I scarcely listened to those anecdotes, something like the ones M. de Norpois used to tell my father; they afforded no food for my preferred patterns of thought; and, besides, even had they possessed the elements they lacked, they would have needed to be of a highly exciting nature for my inner life to be aroused during those hours spent in society when I lived on the surface, my hair well groomed, my shirtfront starched--that is to say, hours in which I could feel nothing of what I personally regarded as pleasure.

He does offer such a poetic presentation of these long hours listening to others' witticisms grow stale with every retelling, of gossip masquerading as current events, of current events being reduced to small talk (thanks for the Dreyfus affair primer, V.!) that it was easy for me to forget that the Narrator just wants to lose himself in his hosts' collection of Elstirs (which he does with abandon when finally given the opportunity, like the awkward animal lover who spends most of a party in the corner drunk on liquid courage and cooing not to an attractive stranger but to the party-giver's cat -- not that I have any personal experience there), catch a play and maybe finally start tapping into the creative juices that just won't let the words flow smoothly from his mind to the page. Society is no place for a sensitive man with an artist's soul, as even the most celebrated wit at the salon will eventually turn him into a plaything or a vehicle of immortality, as great painters are demonstrably reduced to mundane portraiture that will only be nitpicked by unappreciative minds for failing to capture the subject's outer beauty and inner glow adequately enough to pacify an aging ego that is fighting the nullification of death with the frivolity of social escapades.

As a sobering reminder of such an inevitability, this volume also sees the loss of the Narrator's beloved grandmother (it's not really a spoiler if the book in question is nearly a century old, right?), whose stroke and rapid decline allow her one last gesture of undying love, as she suffers in valiant silence so as to not upset her family and amends her few voiced complaints to meaningless utterances should they be overheard, lest she further worry those she's about to leave behind. The visible wreckage gathering in the Narrator's mother as she watches her own mother's life ebb away is heartache set to words and makes for one of the most sorrowful sequences I've ever observed as a reader, but also serves as a testament to the humanity with which Proust animates his already estimable writing.
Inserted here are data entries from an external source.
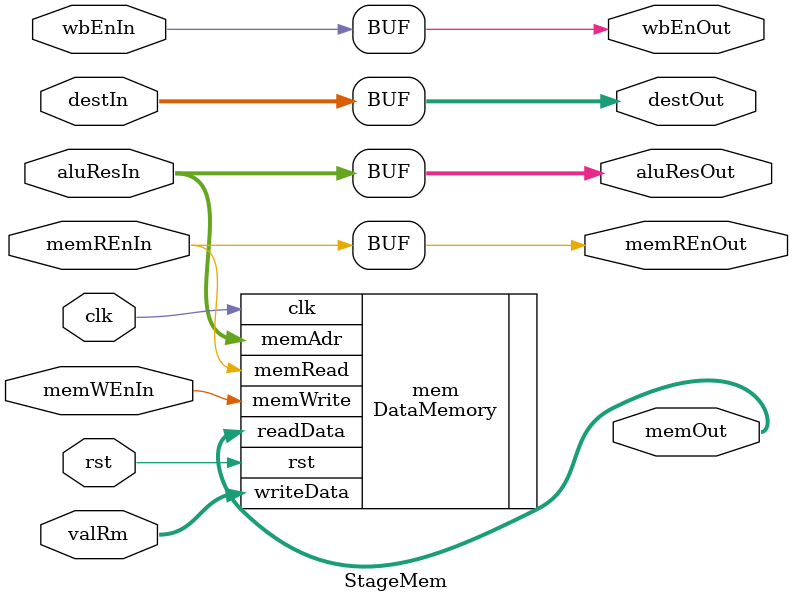
<source format=v>
module StageMem(
    input clk, rst,
    input wbEnIn, memREnIn, memWEnIn,
    input [31:0] aluResIn, valRm,
    input [3:0] destIn,
    output wbEnOut, memREnOut,
    output [31:0] aluResOut, memOut,
    output [3:0] destOut
);
    assign wbEnOut = wbEnIn;
    assign memREnOut = memREnIn;
    assign aluResOut = aluResIn;
    assign destOut = destIn;

    DataMemory mem(
        .clk(clk),
        .rst(rst),
        .memAdr(aluResIn),
        .writeData(valRm),
        .memRead(memREnIn),
        .memWrite(memWEnIn),
        .readData(memOut)
    );
endmodule
</source>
The Narrator's own first taste of loss that runs deeper than simple interruption of a mother's nightly affections is the natural foil to the artificial high-society world he so often finds himself in, which emphasizes the skewed perspective of the latter and permanent void of the former.
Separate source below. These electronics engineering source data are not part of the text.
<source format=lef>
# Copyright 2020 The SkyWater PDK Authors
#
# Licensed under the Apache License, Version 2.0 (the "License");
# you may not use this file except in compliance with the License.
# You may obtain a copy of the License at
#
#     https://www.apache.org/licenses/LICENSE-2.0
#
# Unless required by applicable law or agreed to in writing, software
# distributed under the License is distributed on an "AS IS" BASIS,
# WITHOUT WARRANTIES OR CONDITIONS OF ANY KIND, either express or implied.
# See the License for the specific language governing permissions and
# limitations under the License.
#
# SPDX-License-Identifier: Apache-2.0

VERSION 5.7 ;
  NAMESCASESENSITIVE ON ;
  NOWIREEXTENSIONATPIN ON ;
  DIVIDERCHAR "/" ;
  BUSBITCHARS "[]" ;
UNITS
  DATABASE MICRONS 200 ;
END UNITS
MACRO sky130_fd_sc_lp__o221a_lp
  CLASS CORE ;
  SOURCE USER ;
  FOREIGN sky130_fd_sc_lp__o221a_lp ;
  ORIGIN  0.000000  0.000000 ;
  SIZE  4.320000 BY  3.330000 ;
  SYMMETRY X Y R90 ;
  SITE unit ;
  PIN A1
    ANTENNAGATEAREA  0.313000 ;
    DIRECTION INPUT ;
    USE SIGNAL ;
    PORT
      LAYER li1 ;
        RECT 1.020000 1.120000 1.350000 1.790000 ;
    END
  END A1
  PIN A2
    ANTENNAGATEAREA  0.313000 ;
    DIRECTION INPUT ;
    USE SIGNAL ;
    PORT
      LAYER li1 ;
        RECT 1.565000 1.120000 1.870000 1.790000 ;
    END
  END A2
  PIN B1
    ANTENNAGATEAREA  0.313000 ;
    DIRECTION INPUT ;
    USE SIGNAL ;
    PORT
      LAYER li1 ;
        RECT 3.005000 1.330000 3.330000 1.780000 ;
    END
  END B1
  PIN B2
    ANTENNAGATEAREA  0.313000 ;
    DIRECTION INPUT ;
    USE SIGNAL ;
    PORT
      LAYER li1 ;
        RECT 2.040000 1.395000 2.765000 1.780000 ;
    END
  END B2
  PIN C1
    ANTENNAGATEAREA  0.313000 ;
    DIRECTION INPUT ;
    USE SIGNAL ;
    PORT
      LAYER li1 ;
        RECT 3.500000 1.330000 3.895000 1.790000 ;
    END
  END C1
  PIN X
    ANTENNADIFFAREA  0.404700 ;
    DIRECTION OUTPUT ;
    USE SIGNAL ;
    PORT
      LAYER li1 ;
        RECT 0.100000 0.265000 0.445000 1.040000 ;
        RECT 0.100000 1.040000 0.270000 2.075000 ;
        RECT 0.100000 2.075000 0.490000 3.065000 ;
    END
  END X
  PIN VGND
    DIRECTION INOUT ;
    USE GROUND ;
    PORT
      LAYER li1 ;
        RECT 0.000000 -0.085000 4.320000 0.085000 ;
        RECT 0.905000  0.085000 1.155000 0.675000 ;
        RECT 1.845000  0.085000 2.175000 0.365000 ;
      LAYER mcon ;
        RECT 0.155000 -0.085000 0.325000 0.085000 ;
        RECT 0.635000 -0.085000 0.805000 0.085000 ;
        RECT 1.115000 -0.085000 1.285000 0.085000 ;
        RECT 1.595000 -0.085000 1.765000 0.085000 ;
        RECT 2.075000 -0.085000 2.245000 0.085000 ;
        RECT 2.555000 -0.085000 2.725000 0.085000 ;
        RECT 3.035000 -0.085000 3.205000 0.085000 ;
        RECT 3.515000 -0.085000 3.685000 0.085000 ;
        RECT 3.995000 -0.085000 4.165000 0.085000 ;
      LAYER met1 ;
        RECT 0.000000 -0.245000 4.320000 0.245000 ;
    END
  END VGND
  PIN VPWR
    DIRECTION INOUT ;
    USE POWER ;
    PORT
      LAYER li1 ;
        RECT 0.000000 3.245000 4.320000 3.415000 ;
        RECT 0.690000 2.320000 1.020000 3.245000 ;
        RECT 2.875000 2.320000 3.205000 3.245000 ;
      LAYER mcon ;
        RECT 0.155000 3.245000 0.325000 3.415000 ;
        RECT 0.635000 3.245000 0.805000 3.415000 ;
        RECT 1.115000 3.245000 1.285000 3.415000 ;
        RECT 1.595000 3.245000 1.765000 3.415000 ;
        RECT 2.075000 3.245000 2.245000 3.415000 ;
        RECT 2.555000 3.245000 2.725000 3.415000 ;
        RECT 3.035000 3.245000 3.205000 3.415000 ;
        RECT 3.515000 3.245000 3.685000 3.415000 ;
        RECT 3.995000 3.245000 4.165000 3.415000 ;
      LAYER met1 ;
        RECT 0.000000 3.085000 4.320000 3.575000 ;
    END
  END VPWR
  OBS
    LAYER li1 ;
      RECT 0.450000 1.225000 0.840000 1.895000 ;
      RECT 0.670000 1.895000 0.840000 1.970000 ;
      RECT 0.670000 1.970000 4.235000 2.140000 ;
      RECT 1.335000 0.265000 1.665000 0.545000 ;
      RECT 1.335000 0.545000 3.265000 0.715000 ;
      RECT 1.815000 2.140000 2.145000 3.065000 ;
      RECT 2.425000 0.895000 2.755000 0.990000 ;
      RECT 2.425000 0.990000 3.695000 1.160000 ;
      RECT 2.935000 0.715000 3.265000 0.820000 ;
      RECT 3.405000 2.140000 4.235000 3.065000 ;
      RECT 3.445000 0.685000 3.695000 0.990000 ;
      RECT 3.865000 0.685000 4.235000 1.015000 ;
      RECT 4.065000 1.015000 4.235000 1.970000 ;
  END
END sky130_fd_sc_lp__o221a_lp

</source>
It seems that a book about recapturing lost times through recollections of the past is bound to memorialize the dead as well as serve as the predictable offspring of a society that is so obsessed with itself that it gleefully, and often maliciously, recounts its own clever turns of phrase when it's not reliving a favorite adversary's shameful misstep. Because if that's not the epitome of living in a moment before it hurries into the fading past, what is?